Here it is, my new painting “The Birthday”. It was not the painting that I set out to paint, but was the one that came forth…..I´m obviously still painting feelings. This one is about sadness and abandonment. It´s about old feelings, childhood pain and for me this painting expresses that very well.
There is something very deep and especially poignant about childhood pain. Seen through adult eyes it is often distorted but the intensity remains the same. I have allowed that distortion in some of the shapes in this painting. The slightly surreal feeling also speaks of memories almost too far away to know. Memories that can only be expressed through art, or music.
For those of you who know the reality of childhood trauma of any sort, I hope you will be able to see something of that in this work; my feeling is that it will be recognisable to anyone who has those experiences.
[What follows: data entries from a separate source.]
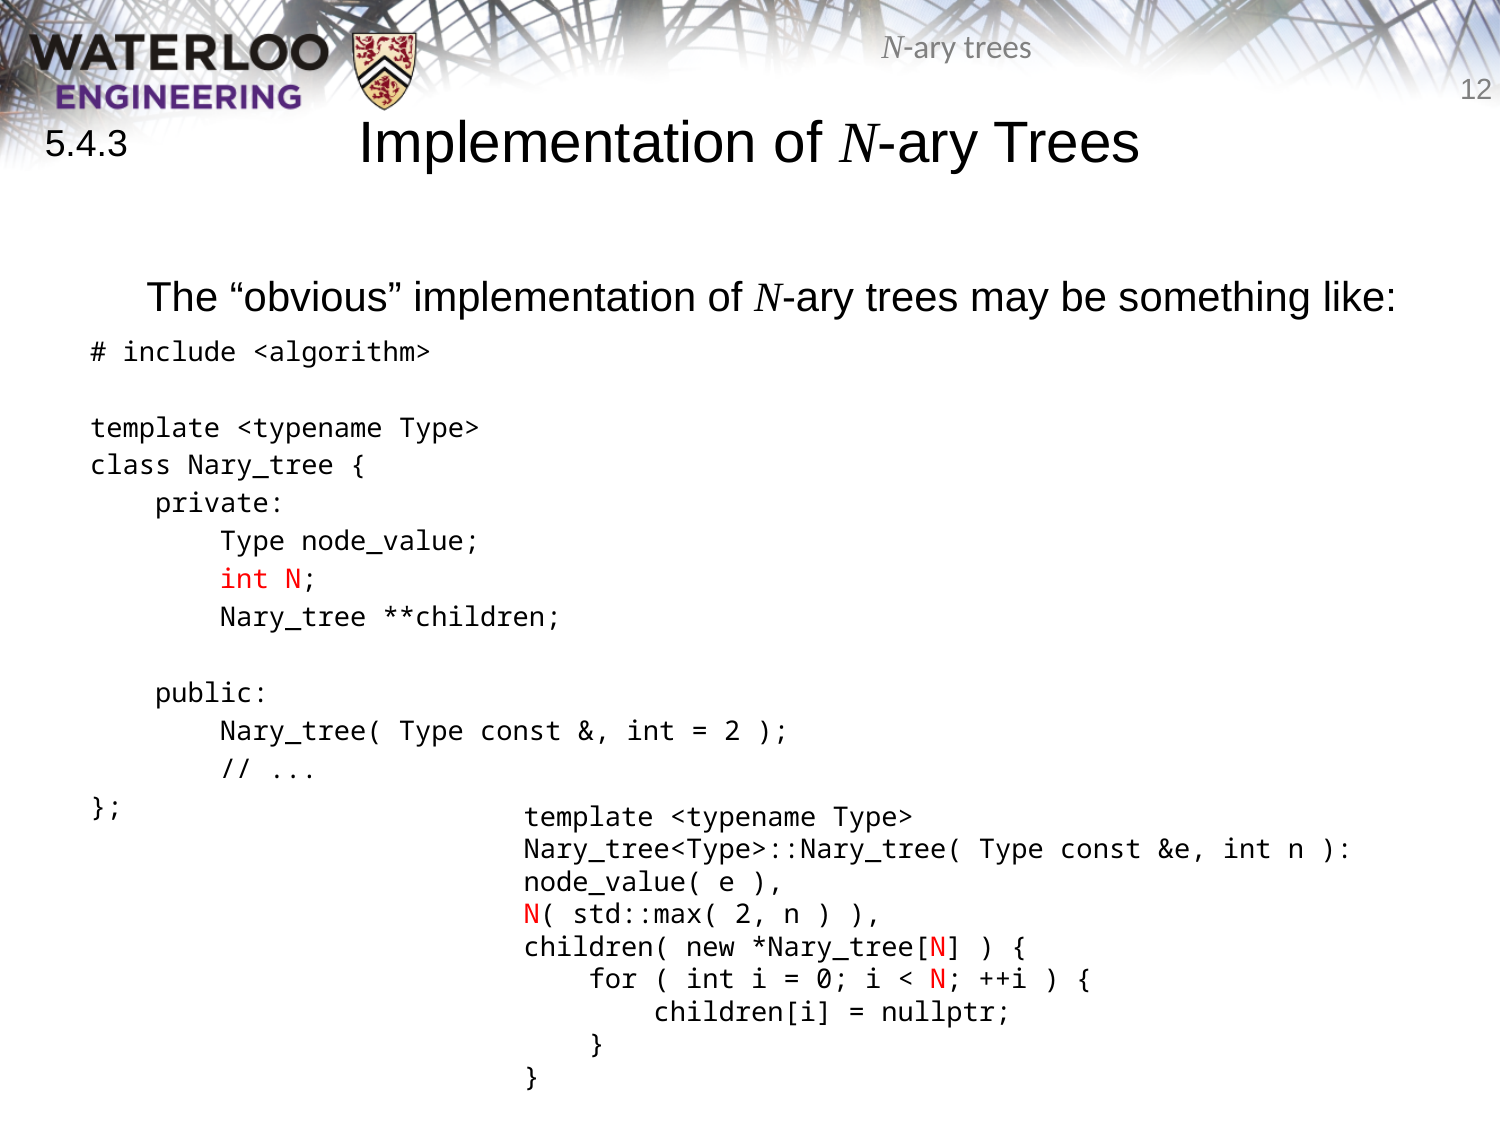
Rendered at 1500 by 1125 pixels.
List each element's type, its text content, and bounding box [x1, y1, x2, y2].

text_box 5.4.3 [30, 111, 143, 172]
title Implementation of N-ary Trees [74, 44, 1426, 233]
list The “obvious” implementation of N-ary trees may be something like: # include <algorithm> template <typename Type> class Nary_tree { private: Type node_value; int N; Nary_tree **children; public: Nary_tree( Type const &, int = 2 ); // ... }; [74, 262, 1426, 1006]
text_box template <typename Type> Nary_tree<Type>::Nary_tree( Type const &e, int n ): node_value( e ), N( std::max( 2, n ) ), children( new *Nary_tree[N] ) { for ( int i = 0; i < N; ++i ) { children[i] = nullptr; } } [508, 791, 1500, 1099]
picture [0, 0, 1500, 1125]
It will, I´m sure mean many things to different people, but at the very least I hope it raises awareness of the life long effects of early pain.
A strange painting, maybe, but I´m pleased I painted it, and it says something important to me. I really feel that we only rarely see these sad sort of feelings shown in art, in an abstract kind of way. Somehow for me, paintings of children with a tear or two on their cheeks doesn´t really go far enough in expressing this very unique sort of pain.
Maybe it´s the season to be thinking about things like this. It´s cold today and even the sun has failed to make an appearance. Probably because yesterday I was saying how the sun nearly always shines here. Obviously tempted fate just a little too far; its miserable right now.
I´m off to my quilting group in a few hours, and I´m quite pleased I am. This painting has been draining to create, and I want to come back to now, which is really the only time we have. I plan to make it peaceful and enjoyable by working on my quilt with my craft group and chatting in spanish for a while. I know I´ll return home relaxed and contented again.